AMST 252
Im/mobilities Spring 2023
Division II Writing Skills Difference, Power, and Equity
Cross-listed SOC 252
This is not the current course catalog

Class Details

We think of the freedom to move as a mark of privilege. In the United States, passing a driving test, owning a car, and getting a passport are milestones that signal modernity and freedom. Likewise, we think of restrictions on movement as the domain of the underprivileged, such as the current and formerly incarcerated. But as the Covid-19 pandemic reveals, there have always been two sides to immobility: privileged as well as involuntary immobility. There are correspondingly two sides to mobility: those who move because they want to and others because they have no choice. In this class, students will explore conceptions of mobility as adventurous, free, and modern (as with jet-setting international elites). They will compare and contrast when mobility can be threatening, exclusionary, and limited (as recognized by the Black Lives Matter movement). This class invites students to interpret their environment through the lens of mobility and inequality in the time of coronavirus. Drawing on sociology, anthropology, cultural studies, geography, and migration studies, this interdisciplinary course offers a beginning conversation on the causes and consequences of the freedom to move–or to stay still.

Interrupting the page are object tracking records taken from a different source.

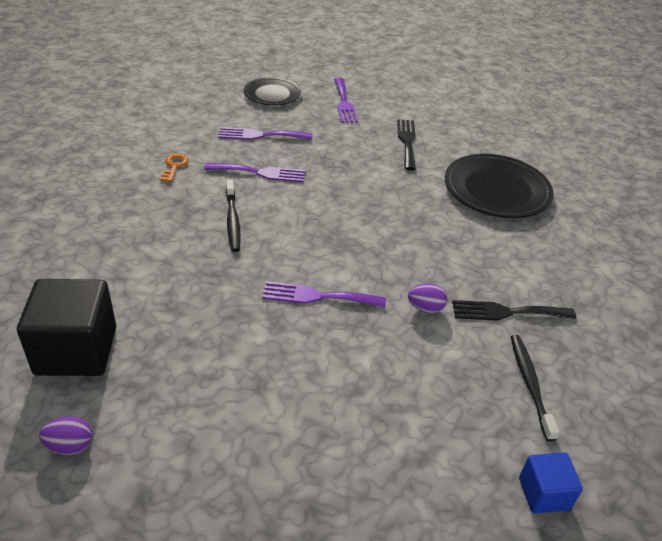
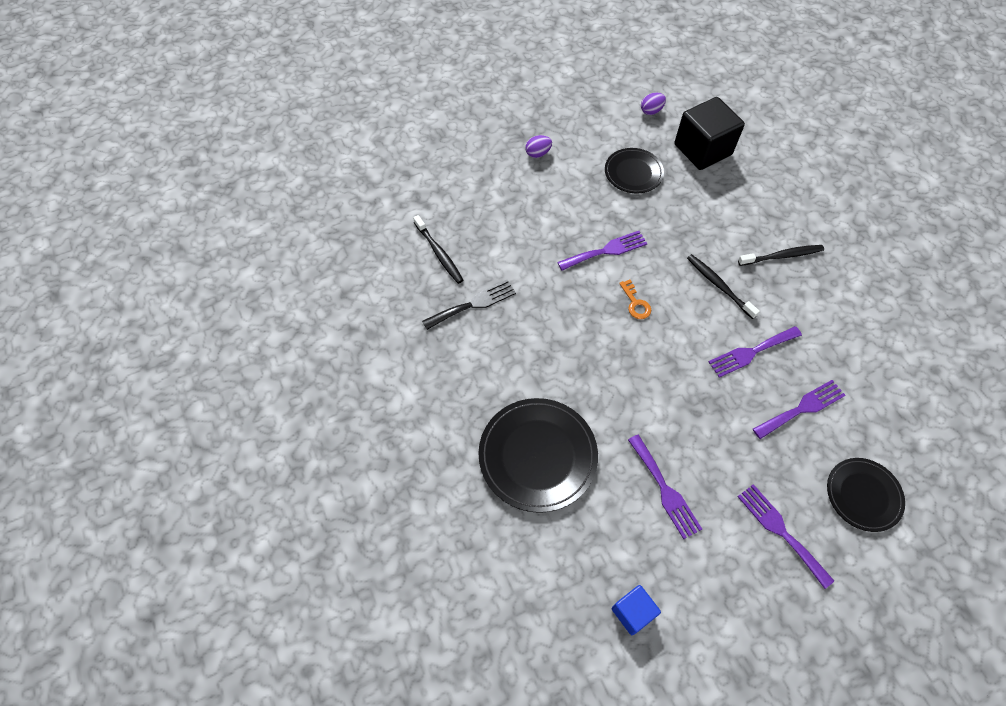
camera: 155 degrees right, 20 degrees up
(142, 214) = (782, 256): none -> black toothbrush
(174, 166) = (821, 319): orange key -> orange key (635, 303)
(199, 365) = (633, 173): none -> black plate
(407, 142) = (665, 490): black fork -> purple fork
(425, 308) = (530, 278): purple egg -> purple egg (538, 153)
(543, 493) = (413, 192): blue cube -> blue cube (633, 612)

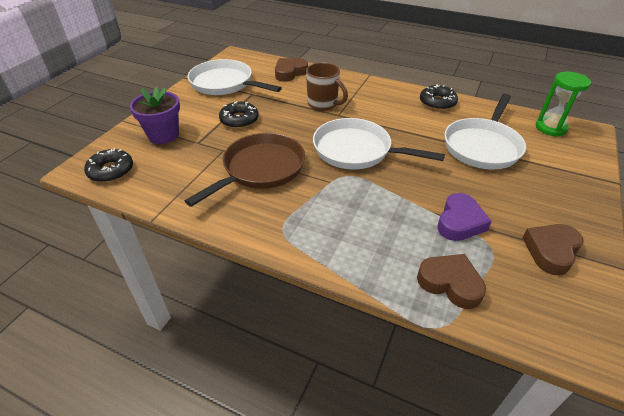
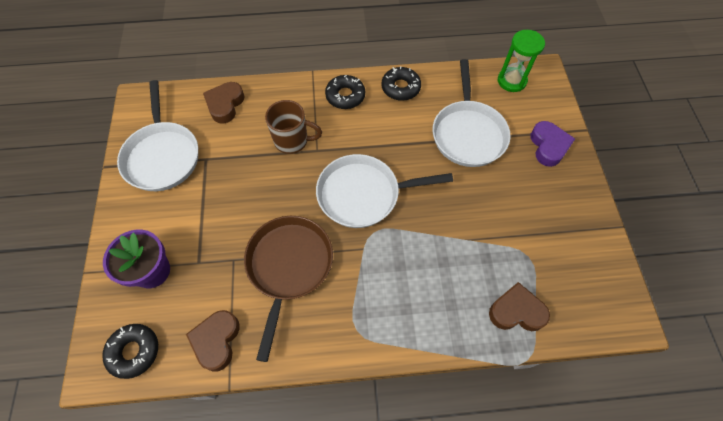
camera: 30 degrees left, 20 degrees up
(225, 83) = (162, 156): white pan -> white pan turned 105 degrees counterclockwise
(239, 120) = (219, 207): black donut -> black donut (345, 96)
(459, 222) = (492, 240): purple heart -> purple heart (548, 146)
(551, 251) = (569, 235): brown heart -> brown heart (216, 341)

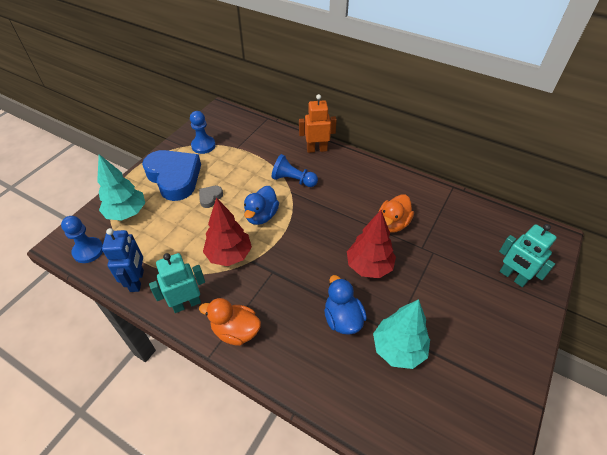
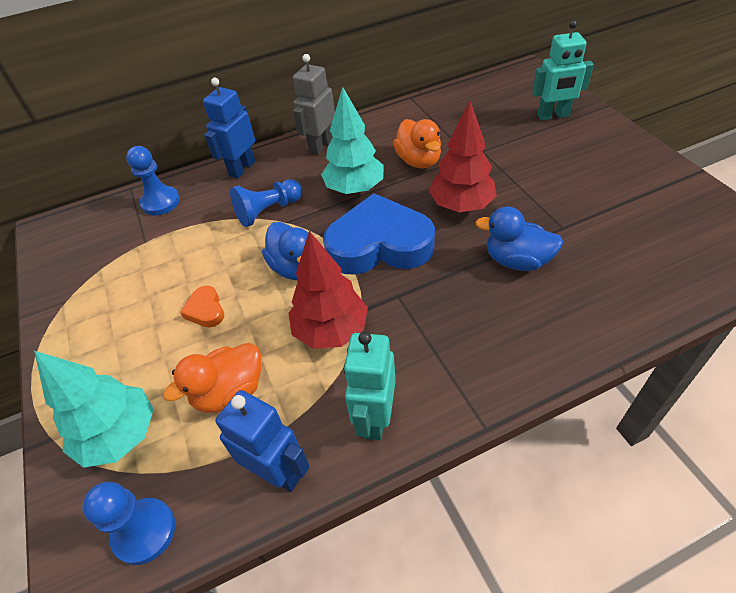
camera: 50 degrees left, 0 degrees up
(174, 177) = (117, 339): blue heart -> blue heart (379, 244)
(203, 145) = (95, 277): blue pawn -> blue pawn (161, 202)
(210, 197) = (206, 310): grey heart -> orange heart
(235, 331) = (463, 376): orange duck -> orange duck (230, 392)
(316, 149) = (242, 168): orange robot -> blue robot
(365, 170) = (320, 145): none -> grey robot
(398, 349) = (585, 233): turquoise tree -> turquoise tree (354, 189)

The Class: Format: seminar
Limit: 15
Expected: 15
Class#: 3604
Grading: no pass/fail option, no fifth course option
Requirements/Evaluation: Thoughtful and consistent class participation, several short reflection papers, two drafts of an opinion essay, class presentation
Prerequisites: None
Enrollment Preferences: Given to first-year students and sophomores
Distributions: Division II Writing Skills Difference, Power, and Equity
Notes: This course is cross-listed and the prefixes carry the following divisional credit:
SOC 252 Division II AMST 252 Division II
WS Notes: Emphasis on the processes of writing and revising, several short papers on which students will receive close feedback, and drafts of a final paper
DPE Notes: This course explores a politics of im/mobilities: how we move through space through different bodies at the intersection of race, class, gender, ability, and citizenship. Students will use their own bodies as research sites for deepening their understanding of how we navigate the freedom to move or stay still.